On Monday, a bipartisan group of 14 former elected officials in Georgia – including Olens (second photo) and President Jimmy Carter; Govs. Nathan Deal and Roy Barnes; Lt. Gov. Casey Cagle; Sens. Max Cleland, Johnny Isakson and Sam Nunn; and Mayors Shirley Franklin and Andrew Young – called for lawmakers to pass the hate crimes bill.
“Hate harms all people of all colors, political persuasions and ages. This is not a partisan issue, it is a human one. The undersigned are members of both parties, united in a belief we can do better,” the letter stated. “We urge the passage of the bill so Georgia will leave the minority of five states which does not have a hate crimes law, and joins the great majority of states which have taken a stand against hate.”
‘People are suffering today’
On Wednesday, Lt. Gov. Geoff Duncan unveiled his own hate crimes proposal that’s quite different from H.B. 426. The bill would make a hate crime a stand-alone criminal charge, and the proposal does not include gender among a list of protected classes. The bill also adds several protected classes – including culture and people exercising religious beliefs or their First Amendment rights.
The legislation also mandates that law enforcement agencies track hate crimes and report them to the GBI, which is not included in H.B. 426. In addition, Duncan’s bill proposes that incident reports include hate crimes in which there is no arrest would not be subject to the state’s Open Records Act. That means reports of those incidents would not have to be made public.

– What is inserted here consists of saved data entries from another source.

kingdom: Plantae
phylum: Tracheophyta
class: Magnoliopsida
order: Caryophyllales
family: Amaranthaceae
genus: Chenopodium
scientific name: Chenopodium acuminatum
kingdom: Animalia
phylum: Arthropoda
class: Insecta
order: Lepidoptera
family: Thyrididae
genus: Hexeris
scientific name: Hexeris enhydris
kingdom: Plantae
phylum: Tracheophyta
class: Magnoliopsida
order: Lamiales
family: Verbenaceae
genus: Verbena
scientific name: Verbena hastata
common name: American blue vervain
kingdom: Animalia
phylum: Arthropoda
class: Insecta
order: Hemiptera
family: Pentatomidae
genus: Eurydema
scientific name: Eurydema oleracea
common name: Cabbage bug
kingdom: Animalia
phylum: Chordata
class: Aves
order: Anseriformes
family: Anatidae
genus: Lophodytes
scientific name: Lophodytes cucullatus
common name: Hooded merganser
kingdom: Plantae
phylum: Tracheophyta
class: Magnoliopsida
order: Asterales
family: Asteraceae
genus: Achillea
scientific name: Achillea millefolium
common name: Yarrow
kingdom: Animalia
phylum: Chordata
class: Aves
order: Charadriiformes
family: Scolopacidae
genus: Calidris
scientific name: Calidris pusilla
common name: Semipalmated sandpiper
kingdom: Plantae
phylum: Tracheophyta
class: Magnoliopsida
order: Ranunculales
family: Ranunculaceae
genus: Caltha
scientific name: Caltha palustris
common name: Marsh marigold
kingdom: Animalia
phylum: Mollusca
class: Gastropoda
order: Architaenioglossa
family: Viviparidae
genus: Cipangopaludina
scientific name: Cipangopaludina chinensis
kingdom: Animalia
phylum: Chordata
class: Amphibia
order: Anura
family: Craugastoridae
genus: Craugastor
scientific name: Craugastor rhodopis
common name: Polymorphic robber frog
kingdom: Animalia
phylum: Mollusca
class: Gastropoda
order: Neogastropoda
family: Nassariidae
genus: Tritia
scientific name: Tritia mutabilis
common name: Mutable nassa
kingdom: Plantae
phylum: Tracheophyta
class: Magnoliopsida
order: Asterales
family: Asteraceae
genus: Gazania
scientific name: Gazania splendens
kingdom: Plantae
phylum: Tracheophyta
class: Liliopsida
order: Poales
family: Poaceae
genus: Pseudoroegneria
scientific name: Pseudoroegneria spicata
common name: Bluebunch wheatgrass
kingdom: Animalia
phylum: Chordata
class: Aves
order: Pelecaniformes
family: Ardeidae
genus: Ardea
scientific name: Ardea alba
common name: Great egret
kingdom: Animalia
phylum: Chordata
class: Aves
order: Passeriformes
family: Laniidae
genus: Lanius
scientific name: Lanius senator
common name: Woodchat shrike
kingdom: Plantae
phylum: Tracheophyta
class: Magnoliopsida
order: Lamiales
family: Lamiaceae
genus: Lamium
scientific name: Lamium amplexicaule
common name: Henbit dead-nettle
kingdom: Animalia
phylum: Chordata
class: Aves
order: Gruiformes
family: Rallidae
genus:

Duncan’s bill has been widely panned by advocates of hate crimes legislation who are concerned it will delay passage of any measure. If Duncan’s bill passed the Senate – or senators make changes to the House bill – the measure would face another House vote. With just a few days remaining in the state legislative session, the delay could kill the measure.
Graham and other supporters who testified during the committee hearing on Thursday applauded Duncan’s bill for including hate crimes tracking. But they said lawmakers should push ahead with H.B. 426.
“We can come back and tweak that language in 2021. To delay this entire bill from becoming a law for another year does a disservice to people that are suffering today and the people who will suffer over the next year,” Graham said.
Earlier on Thursday, the five LGBTQ members of the state House – Reps. Park Cannon, Karla Drenner, Sam Park, Renitta Shannon and Matthew Wilson – held a press conference (bottom photo) to call for passage of the hate crimes bill – and to harshly criticize Duncan’s proposal.
“Crimes of hate or bias are uniquely important, socially devastating and warrant enhanced public attention and action. What distinguishes a bias or a hate crime from others is not the act itself but the animus that propels its commission,” Drenner, a co-sponsor of H.B. 426, said during the press conference.
Cannon, who said she was the victim of a hate crime in college, criticized Duncan’s bill for allowing hate crime without an arrest to be hidden from the public.
“For the inclusion of survivors of hate crimes and bias-motivated incidents, we desperately need for the public to be able to view who is committing these crimes, whether or not an arrest is made,” Cannon said.